Из-за двери доносились голоса спорящих.
– Пойми, Эомай, это вообще не наши заботы. Орден и святая церковь никогда не вмешивались в мирские дела.
– Но борьба с черной магией – наше дело!
– Не устраивать же против колдунов крестовый поход…
Голоса стали почти неслышными, затем Эомай почти выкрикнул:
– Мы, в конце концов, давали клятву верности августу, а тут явно имеет место заговор.
Вновь неразборчиво.
– Ну, дружище, признайся, тебе просто до жути понравилась маленькая монашка…
И почему-то эти слова так поразили Орланду, что всего дальнейшего девушка уже не слышала.
Она, серая монастырская мышка, может кому-то нравиться настолько, чтобы тот забыл про все остальное.
И не какому-нибудь лавочнику или писцу, а настоящему рыцарю!
И с этой мыслью Ланда уснула.
Почему-то ей снились уши.
Ослиные.
Длинные…
Стиру тоже снился сон.
Будто бы он никакой не осел, а человек.
Такой, как был прежде. Вот только уши у него продолжали оставаться ослиными.
И играет он на лире. И не где-нибудь, а на Парнасе, в покоях Аполлона.
И раздирают его противоречивые чувства.
С одной стороны, как бы не оскорбить кифареда своей отвратительной игрой, а с другой…
Боги ведь, говорят, ревнивы – вот содрал же Аполлон кожу с бедного пастуха Марсия за то, что тот сыграл на флейте лучше него?
– Брехня! – изрек сидевший напротив Аполлон.
– Что, светлый бог? – робко осведомился Стир.

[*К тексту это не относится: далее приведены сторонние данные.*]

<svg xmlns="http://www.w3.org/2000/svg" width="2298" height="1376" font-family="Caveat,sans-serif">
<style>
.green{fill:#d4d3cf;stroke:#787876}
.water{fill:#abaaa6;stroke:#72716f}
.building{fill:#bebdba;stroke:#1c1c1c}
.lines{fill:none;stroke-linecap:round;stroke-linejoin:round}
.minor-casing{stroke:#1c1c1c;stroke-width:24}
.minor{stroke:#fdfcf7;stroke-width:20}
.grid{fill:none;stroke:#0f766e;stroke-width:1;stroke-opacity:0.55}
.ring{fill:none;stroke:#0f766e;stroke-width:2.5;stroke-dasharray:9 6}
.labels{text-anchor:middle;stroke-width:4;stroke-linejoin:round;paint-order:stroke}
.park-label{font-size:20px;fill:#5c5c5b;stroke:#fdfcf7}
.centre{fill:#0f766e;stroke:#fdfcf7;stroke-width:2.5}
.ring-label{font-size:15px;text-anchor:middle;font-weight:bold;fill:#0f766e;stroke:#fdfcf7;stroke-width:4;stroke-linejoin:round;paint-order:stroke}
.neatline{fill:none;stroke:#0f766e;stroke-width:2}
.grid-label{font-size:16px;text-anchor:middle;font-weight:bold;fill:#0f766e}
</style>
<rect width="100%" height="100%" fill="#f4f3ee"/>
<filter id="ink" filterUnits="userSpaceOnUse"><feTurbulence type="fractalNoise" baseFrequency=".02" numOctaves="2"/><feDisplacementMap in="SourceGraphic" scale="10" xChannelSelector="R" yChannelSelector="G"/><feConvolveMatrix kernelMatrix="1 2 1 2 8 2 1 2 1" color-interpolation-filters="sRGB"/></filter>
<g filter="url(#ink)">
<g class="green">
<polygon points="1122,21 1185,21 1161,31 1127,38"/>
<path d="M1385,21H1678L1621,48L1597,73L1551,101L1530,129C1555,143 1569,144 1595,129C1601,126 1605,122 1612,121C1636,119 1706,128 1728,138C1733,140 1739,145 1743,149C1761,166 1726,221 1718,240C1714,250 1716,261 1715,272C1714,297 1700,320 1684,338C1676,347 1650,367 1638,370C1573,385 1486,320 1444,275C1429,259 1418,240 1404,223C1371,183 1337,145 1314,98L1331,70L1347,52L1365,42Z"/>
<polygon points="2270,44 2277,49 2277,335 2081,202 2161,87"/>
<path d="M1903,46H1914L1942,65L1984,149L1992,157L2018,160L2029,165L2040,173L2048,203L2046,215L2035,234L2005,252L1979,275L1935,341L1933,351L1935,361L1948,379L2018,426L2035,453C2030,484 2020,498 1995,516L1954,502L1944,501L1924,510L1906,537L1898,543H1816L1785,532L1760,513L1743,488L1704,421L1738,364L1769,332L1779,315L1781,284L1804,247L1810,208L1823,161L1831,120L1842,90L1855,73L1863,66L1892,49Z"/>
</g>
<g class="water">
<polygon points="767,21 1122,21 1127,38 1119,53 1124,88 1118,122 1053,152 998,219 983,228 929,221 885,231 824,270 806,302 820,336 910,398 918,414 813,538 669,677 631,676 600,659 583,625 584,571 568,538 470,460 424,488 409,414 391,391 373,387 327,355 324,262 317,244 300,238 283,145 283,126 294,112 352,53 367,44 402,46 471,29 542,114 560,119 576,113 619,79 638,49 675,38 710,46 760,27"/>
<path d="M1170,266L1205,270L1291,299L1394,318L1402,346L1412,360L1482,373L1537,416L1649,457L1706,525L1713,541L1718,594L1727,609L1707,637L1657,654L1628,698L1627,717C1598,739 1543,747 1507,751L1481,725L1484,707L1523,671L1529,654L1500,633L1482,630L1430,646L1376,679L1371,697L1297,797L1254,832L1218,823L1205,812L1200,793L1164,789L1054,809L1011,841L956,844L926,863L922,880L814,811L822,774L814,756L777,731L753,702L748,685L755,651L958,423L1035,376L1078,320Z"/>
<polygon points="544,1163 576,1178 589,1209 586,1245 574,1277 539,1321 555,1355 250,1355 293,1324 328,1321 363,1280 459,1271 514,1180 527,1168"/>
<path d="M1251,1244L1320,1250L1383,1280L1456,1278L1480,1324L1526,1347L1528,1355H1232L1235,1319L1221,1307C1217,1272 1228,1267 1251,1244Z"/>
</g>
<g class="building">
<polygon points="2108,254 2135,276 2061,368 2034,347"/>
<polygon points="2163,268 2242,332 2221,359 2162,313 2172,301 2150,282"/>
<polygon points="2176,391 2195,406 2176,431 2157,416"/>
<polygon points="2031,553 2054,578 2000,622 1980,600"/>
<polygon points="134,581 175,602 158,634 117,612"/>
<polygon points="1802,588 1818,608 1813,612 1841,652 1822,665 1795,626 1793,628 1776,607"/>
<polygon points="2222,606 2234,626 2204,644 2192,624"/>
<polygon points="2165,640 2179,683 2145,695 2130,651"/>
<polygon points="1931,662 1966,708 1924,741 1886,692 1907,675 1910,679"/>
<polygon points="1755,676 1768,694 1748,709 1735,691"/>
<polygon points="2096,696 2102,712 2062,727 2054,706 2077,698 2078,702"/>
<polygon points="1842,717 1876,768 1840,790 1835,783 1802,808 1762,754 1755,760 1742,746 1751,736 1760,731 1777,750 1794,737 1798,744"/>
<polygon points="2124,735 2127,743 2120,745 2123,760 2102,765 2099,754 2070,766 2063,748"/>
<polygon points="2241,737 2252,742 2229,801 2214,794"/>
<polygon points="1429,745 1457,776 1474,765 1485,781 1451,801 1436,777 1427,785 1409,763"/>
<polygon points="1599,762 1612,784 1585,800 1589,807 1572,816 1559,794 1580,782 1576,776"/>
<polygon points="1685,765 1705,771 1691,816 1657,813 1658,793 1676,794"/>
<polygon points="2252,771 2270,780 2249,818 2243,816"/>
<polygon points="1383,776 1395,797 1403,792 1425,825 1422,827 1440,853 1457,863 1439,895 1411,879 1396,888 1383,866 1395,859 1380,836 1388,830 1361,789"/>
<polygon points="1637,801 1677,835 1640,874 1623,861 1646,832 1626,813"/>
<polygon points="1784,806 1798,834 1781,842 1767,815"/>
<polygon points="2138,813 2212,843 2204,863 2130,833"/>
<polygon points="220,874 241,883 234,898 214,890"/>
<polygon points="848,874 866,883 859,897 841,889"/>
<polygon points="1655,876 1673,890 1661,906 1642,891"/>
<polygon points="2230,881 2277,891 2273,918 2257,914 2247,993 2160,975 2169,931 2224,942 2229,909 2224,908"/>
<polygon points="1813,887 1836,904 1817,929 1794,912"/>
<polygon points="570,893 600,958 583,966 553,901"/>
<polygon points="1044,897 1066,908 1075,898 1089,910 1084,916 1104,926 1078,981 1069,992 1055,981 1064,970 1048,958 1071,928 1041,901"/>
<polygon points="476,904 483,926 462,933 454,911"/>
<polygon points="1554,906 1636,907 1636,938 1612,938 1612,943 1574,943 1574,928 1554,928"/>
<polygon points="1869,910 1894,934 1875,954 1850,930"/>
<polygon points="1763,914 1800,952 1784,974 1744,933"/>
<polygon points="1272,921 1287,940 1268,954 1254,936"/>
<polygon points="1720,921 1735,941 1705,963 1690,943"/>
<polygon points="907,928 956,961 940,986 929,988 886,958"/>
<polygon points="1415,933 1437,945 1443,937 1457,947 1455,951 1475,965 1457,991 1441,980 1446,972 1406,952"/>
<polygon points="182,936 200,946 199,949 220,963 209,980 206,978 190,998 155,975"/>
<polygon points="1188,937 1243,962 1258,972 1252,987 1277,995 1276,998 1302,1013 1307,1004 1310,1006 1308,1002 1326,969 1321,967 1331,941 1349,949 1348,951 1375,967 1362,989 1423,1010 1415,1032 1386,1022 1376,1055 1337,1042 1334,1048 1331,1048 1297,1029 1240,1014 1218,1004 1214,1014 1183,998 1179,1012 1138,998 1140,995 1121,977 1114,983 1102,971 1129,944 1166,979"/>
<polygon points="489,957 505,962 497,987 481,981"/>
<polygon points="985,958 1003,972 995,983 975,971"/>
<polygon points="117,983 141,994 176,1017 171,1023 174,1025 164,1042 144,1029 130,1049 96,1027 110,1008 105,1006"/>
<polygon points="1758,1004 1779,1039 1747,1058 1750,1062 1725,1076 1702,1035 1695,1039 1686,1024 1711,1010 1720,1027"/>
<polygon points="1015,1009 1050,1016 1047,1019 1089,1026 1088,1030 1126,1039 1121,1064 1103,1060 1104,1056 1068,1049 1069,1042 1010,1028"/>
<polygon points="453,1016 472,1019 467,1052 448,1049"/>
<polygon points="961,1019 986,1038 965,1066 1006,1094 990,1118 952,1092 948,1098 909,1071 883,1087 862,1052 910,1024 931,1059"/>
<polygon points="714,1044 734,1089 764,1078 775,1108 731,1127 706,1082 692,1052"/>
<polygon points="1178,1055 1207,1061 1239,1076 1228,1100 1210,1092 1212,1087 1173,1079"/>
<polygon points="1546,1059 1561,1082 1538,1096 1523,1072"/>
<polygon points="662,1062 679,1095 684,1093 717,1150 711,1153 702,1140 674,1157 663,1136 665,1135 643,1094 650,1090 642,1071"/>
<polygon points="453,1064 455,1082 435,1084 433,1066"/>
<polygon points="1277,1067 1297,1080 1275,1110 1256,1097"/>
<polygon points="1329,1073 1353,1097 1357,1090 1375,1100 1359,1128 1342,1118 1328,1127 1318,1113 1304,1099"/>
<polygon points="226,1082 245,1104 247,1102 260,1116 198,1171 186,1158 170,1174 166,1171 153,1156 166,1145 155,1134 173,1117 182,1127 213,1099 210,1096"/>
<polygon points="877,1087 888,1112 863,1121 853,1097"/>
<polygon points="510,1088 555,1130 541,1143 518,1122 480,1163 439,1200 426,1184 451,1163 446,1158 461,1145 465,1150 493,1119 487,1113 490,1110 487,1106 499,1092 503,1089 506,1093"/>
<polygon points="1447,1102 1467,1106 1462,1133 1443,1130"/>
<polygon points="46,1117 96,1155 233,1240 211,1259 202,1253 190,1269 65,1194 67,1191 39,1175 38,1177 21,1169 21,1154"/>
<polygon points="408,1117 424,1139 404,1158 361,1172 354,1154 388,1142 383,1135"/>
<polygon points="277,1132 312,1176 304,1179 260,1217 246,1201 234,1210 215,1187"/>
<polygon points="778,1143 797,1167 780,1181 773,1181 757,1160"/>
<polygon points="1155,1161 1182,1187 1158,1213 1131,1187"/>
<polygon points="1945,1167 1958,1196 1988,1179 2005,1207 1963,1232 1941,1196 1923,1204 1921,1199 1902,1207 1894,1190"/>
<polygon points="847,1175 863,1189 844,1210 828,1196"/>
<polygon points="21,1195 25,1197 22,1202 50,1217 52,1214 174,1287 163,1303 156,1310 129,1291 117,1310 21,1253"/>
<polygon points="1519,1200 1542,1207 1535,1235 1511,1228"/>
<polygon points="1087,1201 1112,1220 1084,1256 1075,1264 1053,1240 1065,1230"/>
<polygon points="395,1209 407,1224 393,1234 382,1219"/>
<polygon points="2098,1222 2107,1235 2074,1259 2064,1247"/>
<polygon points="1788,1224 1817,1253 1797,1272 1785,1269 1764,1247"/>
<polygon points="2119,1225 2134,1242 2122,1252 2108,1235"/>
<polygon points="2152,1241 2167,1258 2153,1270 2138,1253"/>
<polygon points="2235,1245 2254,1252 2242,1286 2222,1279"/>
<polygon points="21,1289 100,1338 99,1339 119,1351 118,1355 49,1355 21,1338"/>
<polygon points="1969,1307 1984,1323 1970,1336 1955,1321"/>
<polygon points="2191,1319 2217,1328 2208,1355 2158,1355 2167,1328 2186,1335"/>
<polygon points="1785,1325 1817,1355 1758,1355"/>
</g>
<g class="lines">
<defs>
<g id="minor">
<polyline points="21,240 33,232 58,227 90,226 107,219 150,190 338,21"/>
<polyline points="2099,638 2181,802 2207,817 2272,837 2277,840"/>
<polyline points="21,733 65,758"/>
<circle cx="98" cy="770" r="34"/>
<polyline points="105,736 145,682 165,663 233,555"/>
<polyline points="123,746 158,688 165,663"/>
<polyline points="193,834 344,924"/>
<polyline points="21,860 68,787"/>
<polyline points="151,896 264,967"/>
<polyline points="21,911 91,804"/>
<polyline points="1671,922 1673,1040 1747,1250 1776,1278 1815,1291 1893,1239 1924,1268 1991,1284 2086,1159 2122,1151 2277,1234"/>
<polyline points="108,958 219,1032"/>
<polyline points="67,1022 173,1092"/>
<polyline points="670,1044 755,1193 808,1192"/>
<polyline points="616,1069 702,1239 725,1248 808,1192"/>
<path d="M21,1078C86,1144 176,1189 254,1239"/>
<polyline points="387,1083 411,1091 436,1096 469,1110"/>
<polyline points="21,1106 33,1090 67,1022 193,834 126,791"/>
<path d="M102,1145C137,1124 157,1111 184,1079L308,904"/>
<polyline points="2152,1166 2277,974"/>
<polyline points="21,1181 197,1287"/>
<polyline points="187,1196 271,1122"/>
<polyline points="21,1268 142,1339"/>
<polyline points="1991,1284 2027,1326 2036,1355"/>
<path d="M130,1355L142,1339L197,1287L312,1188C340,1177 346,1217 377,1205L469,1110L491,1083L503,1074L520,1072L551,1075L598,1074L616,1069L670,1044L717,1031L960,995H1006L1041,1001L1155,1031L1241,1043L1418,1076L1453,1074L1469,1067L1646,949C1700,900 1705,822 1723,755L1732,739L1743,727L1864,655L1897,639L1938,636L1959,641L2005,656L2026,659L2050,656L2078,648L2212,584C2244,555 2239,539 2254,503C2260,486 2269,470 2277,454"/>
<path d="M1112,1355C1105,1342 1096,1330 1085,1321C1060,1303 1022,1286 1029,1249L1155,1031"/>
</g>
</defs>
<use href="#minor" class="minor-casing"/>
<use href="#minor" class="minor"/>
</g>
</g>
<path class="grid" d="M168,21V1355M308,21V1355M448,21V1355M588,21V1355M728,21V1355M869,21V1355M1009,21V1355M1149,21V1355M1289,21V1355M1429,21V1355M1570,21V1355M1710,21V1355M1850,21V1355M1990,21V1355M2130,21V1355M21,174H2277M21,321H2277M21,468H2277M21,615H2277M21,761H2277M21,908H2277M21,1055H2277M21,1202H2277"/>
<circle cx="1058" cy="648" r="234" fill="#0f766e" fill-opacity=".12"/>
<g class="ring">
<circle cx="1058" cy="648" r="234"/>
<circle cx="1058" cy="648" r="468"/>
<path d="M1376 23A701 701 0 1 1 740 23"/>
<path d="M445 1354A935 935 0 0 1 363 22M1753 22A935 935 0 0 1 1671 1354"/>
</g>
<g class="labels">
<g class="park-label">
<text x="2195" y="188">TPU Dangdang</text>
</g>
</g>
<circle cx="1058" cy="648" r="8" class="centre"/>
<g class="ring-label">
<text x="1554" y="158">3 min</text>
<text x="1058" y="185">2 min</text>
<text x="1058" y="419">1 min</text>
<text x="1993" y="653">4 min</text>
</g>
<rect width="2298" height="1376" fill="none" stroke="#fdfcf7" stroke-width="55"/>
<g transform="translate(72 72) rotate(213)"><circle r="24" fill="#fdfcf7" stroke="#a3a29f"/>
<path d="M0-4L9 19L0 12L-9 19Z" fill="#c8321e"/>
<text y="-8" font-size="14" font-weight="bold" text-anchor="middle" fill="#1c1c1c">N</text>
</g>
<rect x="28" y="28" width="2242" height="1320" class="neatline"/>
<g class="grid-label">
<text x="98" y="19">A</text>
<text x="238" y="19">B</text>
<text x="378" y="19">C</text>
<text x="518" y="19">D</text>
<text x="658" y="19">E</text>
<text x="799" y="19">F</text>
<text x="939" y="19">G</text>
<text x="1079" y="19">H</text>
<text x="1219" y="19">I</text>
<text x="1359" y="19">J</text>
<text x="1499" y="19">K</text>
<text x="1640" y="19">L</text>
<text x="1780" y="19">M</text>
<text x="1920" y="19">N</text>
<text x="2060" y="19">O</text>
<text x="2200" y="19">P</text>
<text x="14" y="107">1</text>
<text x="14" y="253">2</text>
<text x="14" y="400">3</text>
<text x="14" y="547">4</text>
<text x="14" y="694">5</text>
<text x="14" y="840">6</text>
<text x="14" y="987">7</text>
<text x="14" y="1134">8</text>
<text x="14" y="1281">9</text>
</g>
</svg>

– Все, – резюмировал Феб. – И что играл он лучше меня, и что содрал я с него его грязную шкуру. Что я вам, кожевник, что ли?
Рапсод только кивнул. В самом деле, все было логично. Как человек может играть лучше бога?
– Вообще-то не знаю, следует ли на тебя тратить время, но все ж ты мой подопечный, в некотором роде. Служитель искусства. Может, из тебя и выйдет толк… А так ведь в ослиной шкуре и пропадешь. Не надоели еще уши-то?
– Надоели, Сребролукий, – вздохнул Стир Максимус.
– Ты еще меня Златокудрым обзови, – рассердился бог. – Некогда мне тут с тобой… А если надоели, то иди сейчас в мой храм, в Булевтерий, в покои, носящие имя твоего собрата по несчастью.
И видя, что поэт не понял, нетерпеливо пояснил:
– Ну Мидаса, олух! Кого ж еще? Там нужна твоя помощь. Это и будет твоим первым шагом к освобождению от этих… ушей!
– Но как же я…
Певец хотел было спросить, кто ж его в ослином-то облике пропустит в храм. Но Аполлон уже раздраженно махнул рукой, и невидимый вихрь подхватил Стира и понес куда-то вниз.